DIRECTIVE:
Put the material into a Markdown table with the columns Row and Line. Start at the first line of the material and end at the line containing "Maltese Puppies In La, Ca", including both. Omit any blank lines, and leave out everything after that endpoint.

Items from a data source
::::
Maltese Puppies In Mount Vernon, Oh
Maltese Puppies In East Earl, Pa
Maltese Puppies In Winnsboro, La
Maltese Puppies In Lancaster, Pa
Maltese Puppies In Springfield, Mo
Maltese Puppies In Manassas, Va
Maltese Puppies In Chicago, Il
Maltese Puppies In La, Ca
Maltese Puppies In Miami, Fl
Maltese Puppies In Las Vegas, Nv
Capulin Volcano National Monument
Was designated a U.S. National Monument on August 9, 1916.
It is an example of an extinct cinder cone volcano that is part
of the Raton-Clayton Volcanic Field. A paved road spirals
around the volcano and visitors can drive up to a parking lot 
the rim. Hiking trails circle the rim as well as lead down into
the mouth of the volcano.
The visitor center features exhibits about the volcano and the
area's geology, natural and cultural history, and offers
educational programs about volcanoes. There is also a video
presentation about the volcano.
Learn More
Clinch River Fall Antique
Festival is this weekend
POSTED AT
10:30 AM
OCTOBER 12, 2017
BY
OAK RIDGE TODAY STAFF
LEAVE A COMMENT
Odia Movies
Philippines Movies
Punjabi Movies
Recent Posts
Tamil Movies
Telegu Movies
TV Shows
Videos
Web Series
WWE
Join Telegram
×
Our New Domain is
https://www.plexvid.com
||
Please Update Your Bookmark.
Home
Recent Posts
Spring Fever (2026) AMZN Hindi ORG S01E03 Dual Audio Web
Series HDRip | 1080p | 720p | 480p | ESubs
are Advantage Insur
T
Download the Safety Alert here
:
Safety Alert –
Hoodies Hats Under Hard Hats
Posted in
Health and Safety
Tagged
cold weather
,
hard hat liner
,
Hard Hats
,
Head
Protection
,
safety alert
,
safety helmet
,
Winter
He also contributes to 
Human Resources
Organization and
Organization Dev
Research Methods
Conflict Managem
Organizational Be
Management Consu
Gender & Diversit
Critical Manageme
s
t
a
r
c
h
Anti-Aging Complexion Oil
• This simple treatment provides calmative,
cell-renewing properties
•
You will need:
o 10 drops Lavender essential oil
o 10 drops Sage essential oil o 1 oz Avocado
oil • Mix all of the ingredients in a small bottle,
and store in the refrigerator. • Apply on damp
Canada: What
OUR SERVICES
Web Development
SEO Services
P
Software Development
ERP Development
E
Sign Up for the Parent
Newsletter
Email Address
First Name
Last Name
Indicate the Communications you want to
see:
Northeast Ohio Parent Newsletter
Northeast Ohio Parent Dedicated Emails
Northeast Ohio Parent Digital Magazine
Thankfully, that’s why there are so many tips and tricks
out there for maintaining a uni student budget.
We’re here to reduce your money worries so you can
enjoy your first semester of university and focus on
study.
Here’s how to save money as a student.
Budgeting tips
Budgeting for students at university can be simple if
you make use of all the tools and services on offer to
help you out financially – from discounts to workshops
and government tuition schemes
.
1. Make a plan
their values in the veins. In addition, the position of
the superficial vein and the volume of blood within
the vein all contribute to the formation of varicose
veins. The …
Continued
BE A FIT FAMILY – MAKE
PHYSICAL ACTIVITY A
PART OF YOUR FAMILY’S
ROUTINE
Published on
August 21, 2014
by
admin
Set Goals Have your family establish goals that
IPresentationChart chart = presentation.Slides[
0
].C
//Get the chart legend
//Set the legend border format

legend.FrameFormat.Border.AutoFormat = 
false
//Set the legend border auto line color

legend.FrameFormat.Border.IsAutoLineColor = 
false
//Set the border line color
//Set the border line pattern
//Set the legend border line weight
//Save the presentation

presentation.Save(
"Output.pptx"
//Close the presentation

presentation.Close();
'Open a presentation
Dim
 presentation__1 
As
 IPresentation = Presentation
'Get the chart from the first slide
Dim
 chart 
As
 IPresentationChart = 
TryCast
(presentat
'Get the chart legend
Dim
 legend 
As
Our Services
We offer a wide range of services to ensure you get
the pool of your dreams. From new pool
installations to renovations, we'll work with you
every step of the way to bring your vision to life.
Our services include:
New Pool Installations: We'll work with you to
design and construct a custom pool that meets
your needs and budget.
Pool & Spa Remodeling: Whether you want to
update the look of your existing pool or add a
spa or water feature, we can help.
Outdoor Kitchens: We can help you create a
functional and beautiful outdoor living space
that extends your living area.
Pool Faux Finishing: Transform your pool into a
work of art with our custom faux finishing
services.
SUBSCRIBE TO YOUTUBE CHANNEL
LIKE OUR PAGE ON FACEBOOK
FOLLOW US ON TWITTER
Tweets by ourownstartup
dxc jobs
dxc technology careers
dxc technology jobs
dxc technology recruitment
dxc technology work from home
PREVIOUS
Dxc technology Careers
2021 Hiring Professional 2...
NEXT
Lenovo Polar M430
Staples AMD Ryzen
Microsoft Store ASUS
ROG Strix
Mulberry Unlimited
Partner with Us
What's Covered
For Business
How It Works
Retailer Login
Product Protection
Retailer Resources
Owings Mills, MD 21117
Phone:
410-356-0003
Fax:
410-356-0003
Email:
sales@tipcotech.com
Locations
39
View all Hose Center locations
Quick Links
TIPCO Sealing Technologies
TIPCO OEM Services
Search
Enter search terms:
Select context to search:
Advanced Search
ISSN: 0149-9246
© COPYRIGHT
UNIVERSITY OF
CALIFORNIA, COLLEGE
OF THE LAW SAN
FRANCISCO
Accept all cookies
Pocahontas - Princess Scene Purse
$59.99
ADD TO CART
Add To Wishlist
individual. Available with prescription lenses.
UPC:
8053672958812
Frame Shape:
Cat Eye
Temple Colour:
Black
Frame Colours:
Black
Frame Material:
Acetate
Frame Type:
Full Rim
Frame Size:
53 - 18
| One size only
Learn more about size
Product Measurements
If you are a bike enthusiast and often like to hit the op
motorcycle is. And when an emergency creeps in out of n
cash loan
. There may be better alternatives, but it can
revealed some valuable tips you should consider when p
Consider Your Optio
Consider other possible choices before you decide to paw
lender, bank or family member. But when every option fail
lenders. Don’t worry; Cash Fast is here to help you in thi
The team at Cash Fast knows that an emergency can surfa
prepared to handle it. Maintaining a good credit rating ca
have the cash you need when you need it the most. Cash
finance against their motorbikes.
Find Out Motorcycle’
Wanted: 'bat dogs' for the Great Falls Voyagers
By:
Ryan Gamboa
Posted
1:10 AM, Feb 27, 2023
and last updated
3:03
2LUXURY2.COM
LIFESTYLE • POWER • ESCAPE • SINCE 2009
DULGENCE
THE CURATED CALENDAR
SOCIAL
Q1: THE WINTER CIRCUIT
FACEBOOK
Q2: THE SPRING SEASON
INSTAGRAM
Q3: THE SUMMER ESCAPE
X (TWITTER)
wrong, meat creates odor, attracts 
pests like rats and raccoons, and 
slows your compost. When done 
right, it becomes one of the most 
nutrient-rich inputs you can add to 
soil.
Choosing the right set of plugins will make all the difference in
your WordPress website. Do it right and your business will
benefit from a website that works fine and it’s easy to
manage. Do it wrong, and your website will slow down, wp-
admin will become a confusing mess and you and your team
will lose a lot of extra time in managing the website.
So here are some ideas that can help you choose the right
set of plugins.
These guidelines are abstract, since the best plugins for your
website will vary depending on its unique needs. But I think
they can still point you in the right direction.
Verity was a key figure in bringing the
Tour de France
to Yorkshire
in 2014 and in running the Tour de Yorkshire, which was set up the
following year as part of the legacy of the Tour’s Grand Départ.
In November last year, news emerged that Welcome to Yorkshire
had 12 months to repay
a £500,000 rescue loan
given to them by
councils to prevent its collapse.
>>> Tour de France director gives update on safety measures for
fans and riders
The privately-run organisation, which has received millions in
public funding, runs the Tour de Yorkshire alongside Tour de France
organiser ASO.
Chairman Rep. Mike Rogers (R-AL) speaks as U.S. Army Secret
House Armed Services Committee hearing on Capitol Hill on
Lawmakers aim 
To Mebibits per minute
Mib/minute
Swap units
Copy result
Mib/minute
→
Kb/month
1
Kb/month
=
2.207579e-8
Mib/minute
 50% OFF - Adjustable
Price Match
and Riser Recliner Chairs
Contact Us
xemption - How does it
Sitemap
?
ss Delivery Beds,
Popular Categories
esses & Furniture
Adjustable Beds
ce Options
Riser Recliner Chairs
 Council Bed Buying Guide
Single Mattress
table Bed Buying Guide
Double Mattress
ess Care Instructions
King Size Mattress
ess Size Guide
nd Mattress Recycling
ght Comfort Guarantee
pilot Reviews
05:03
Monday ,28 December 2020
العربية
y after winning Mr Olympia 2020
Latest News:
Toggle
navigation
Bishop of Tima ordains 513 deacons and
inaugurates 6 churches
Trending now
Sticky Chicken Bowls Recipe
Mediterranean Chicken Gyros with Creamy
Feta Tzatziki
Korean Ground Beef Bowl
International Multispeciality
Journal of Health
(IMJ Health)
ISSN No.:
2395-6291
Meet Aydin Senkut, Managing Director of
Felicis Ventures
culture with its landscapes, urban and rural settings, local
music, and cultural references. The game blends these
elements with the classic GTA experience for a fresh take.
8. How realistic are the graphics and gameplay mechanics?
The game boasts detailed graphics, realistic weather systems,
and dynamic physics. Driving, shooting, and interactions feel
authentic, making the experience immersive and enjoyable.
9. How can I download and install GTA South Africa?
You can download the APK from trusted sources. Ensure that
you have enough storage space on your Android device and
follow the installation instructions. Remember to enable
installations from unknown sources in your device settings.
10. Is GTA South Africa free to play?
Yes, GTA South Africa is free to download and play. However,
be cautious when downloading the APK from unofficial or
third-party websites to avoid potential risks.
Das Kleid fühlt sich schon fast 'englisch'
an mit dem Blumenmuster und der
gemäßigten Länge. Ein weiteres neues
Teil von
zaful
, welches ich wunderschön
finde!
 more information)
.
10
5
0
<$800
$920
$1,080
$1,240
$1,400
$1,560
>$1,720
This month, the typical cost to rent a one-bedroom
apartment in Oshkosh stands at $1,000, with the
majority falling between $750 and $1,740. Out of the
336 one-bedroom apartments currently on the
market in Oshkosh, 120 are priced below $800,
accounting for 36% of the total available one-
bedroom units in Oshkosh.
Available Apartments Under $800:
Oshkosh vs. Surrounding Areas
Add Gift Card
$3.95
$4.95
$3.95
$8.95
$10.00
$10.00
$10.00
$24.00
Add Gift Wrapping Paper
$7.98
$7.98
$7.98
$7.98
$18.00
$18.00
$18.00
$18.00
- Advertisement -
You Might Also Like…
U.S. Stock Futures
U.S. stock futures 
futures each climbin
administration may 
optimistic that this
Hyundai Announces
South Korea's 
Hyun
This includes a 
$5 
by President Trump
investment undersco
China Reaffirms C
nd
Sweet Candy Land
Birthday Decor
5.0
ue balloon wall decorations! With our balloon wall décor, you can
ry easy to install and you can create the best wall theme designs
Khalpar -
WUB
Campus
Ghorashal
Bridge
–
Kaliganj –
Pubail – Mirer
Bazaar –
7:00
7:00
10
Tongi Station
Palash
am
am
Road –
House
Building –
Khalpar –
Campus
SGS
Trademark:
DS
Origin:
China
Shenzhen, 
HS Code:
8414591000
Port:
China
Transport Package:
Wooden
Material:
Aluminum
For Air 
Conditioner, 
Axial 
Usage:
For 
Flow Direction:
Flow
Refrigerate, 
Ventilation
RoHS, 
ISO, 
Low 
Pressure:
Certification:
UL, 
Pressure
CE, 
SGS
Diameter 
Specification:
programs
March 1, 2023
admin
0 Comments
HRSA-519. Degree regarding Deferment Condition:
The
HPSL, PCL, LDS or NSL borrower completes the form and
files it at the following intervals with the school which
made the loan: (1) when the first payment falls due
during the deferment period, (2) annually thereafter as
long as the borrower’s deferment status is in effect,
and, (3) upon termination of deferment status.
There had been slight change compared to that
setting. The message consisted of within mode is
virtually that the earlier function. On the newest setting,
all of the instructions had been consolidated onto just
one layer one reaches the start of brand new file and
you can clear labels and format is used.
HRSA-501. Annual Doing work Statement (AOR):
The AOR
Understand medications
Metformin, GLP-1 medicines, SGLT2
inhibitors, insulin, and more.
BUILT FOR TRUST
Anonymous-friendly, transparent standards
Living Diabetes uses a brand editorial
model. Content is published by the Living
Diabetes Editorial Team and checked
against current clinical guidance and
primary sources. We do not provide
::::
EXERCISE OUTPUT:
| Row | Line |
|---|---|
| 1 | Maltese Puppies In Mount Vernon, Oh |
| 2 | Maltese Puppies In East Earl, Pa |
| 3 | Maltese Puppies In Winnsboro, La |
| 4 | Maltese Puppies In Lancaster, Pa |
| 5 | Maltese Puppies In Springfield, Mo |
| 6 | Maltese Puppies In Manassas, Va |
| 7 | Maltese Puppies In Chicago, Il |
| 8 | Maltese Puppies In La, Ca |